If you want to have coroutines that coexist, it seems what you actually want to do is start them on the outside and use synchronization primitives (Futures, Queues, etc) instead of trying to necesarilly wire them together. If you wire them together directly, it seems to be the practice to have the inner coroutine run to completion and return with a result. For example, this form
@asyncio.coroutine
def make_line():
... you setup a stream reader to pull a line from stdin ...
line = yield from stream_reader.readline()
return line
@asyncio.coroutine
def process_lines
line = yield from make_line()
print(line)
Of course its a bit silly for make_line
to setup a stream_reader and read one line.

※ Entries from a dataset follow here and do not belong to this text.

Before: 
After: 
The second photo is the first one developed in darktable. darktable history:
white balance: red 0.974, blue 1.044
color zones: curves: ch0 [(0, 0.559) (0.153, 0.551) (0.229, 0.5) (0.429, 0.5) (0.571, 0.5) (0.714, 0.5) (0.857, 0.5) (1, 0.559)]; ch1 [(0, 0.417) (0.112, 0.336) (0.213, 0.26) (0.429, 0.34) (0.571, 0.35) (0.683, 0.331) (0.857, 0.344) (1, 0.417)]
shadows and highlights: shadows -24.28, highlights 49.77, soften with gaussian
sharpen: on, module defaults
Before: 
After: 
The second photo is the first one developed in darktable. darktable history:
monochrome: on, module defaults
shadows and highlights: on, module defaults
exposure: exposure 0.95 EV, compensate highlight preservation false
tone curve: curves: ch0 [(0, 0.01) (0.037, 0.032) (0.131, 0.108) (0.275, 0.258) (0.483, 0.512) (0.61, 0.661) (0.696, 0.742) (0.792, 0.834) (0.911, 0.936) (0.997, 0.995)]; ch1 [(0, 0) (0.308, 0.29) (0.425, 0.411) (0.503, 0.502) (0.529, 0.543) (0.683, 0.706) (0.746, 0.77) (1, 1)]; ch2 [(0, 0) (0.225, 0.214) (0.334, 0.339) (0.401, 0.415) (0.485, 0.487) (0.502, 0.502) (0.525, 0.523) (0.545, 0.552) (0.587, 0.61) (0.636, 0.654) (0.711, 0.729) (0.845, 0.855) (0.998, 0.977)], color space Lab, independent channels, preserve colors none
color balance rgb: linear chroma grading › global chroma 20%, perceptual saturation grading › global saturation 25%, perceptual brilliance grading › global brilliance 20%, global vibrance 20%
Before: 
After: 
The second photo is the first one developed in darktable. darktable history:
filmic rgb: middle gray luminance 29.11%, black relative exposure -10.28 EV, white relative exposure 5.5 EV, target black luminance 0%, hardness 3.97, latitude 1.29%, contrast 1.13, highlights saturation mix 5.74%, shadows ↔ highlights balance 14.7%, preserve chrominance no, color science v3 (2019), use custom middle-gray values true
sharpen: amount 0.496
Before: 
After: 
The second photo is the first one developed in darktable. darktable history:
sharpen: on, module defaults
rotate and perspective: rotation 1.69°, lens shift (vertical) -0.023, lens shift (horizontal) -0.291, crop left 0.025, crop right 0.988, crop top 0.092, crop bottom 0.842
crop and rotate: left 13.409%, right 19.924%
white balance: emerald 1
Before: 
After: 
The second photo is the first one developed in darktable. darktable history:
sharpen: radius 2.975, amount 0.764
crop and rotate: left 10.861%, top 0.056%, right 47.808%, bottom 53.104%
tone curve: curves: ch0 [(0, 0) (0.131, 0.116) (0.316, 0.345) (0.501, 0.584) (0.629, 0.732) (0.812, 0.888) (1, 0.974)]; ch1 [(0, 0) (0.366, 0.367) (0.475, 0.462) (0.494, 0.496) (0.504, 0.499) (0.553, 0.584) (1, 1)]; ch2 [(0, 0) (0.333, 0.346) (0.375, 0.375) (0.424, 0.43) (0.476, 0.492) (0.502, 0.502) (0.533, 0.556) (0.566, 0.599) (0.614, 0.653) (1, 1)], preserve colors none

So it seems (and I'm going to valildate this) that while make_line
ought to be a single shot coroutine, this can me a methon on a class, and we can keep the associated stream_reader around for more line reading:
class LineReader:
...
def __init__(self):
self.stream_reader = ... setup stream reader for reading from stdin ...
...
@asyncio.coroutine
def make_line(self):
line = yield from self.stream_reader
return line
def exhausted(self):
....
then the client simply loops, yielding from make_line, and checking some logic in exhausted we use to determine if stream_reader is exhausted.